- [Records shown]:
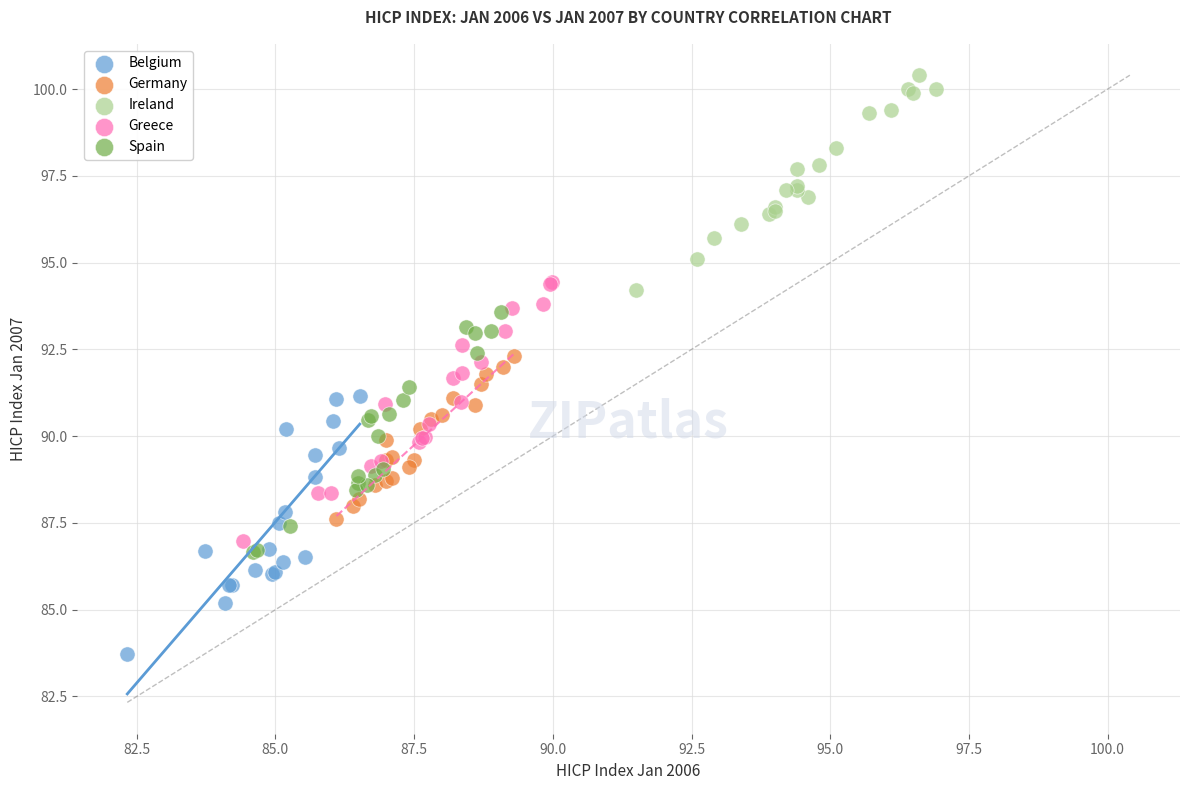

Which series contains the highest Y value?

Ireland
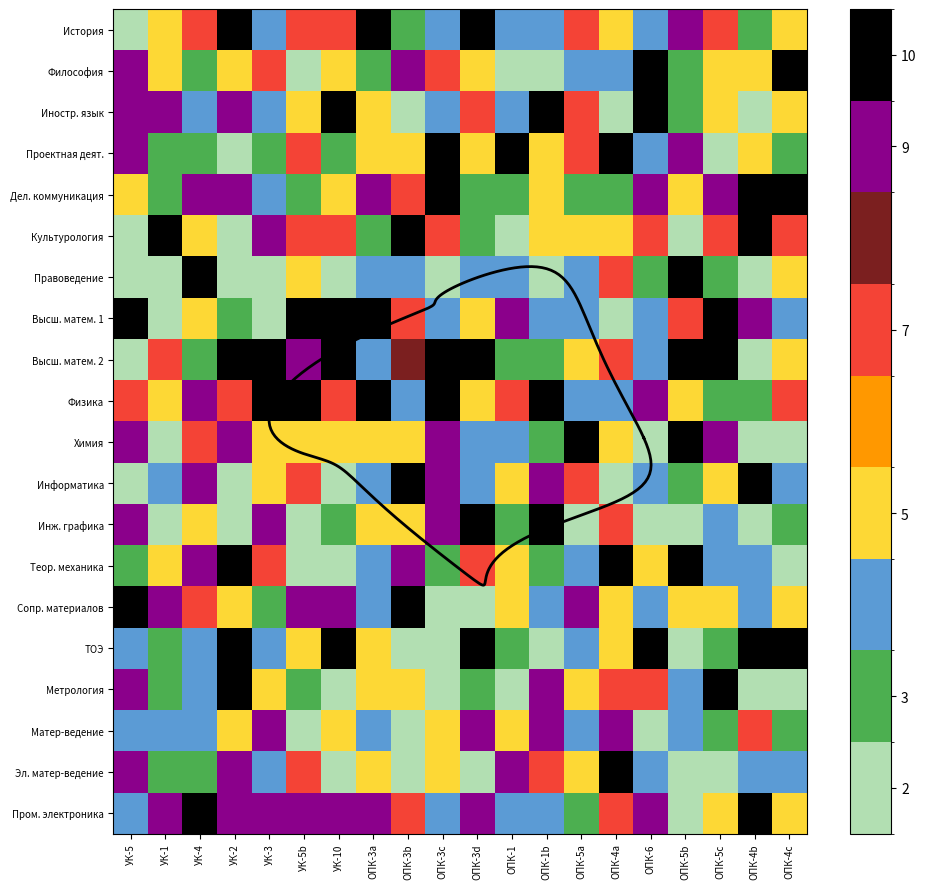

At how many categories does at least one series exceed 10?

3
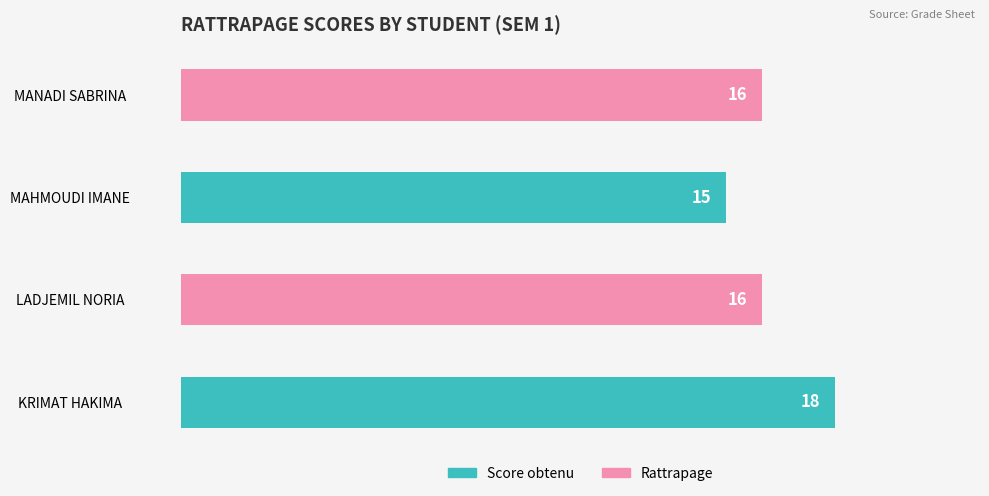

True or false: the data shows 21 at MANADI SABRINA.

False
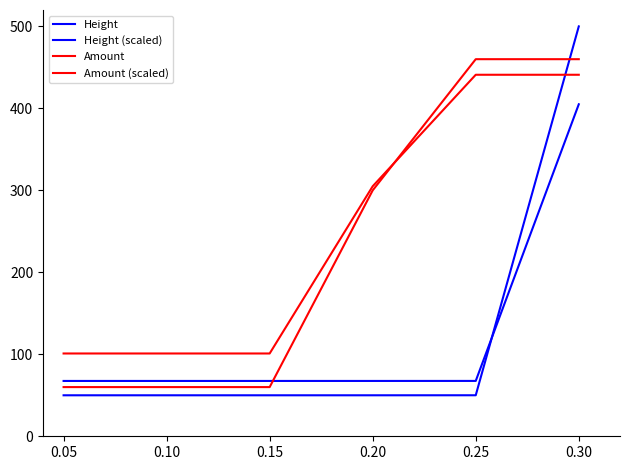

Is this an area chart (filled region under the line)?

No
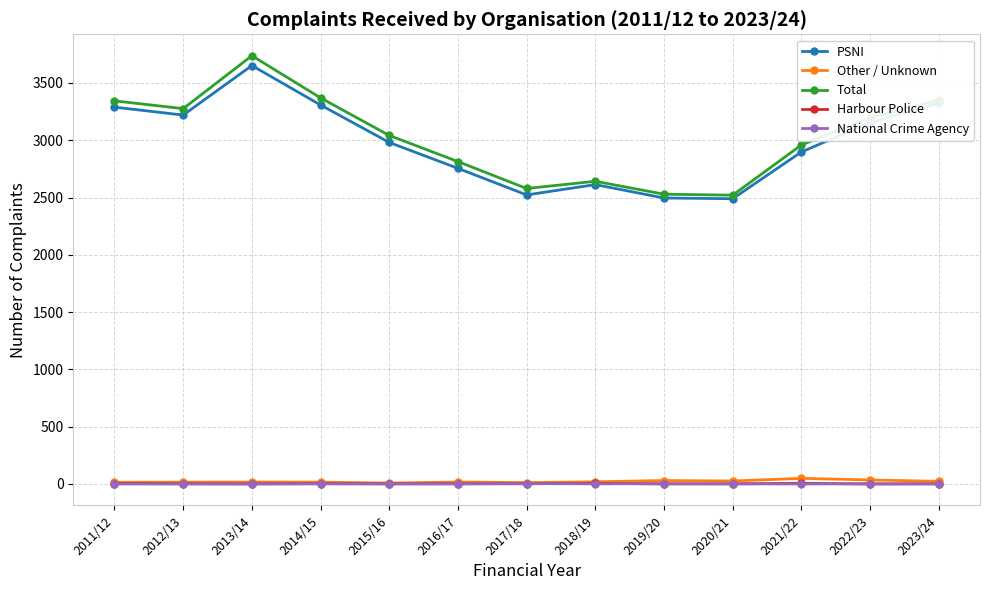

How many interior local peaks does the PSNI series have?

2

- [What you have to do]:
Please find every line in the entries above that contains the string "series", matching case exactly, and copy each of those lines.

- [Expected answer]:
Which series contains the highest Y value?
At how many categories does at least one series exceed 10?
How many interior local peaks does the PSNI series have?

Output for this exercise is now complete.